Collected data:
=== Begin Enclosure ===
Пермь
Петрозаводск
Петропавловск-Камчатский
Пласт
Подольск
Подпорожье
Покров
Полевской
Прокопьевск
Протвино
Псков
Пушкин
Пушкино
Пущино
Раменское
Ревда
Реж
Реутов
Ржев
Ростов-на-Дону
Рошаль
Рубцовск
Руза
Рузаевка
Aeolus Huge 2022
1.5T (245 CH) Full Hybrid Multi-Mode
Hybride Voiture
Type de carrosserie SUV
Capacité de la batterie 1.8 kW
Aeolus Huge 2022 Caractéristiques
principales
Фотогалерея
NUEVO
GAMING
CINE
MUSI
=== End Enclosure ===
=== Begin Enclosure ===
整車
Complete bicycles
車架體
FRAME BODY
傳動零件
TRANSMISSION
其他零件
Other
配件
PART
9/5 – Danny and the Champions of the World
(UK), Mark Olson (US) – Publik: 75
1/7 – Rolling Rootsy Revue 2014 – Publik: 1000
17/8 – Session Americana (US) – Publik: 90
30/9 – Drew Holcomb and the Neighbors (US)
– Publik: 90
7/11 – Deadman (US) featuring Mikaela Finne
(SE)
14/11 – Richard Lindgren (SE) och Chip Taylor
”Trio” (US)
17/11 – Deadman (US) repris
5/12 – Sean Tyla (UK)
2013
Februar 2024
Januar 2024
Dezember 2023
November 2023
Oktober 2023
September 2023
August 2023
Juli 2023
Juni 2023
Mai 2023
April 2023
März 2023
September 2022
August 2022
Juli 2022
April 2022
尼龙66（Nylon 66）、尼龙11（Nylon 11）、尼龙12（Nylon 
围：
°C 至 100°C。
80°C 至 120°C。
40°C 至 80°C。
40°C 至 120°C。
=== End Enclosure ===
WHAT THE TASK ASKS: Which lines in the items above contain the string "Deadman"? Gather each of them, treating uppercase and lowercase letters as different.

WRITTEN SOLUTION:
7/11 – Deadman (US) featuring Mikaela Finne
17/11 – Deadman (US) repris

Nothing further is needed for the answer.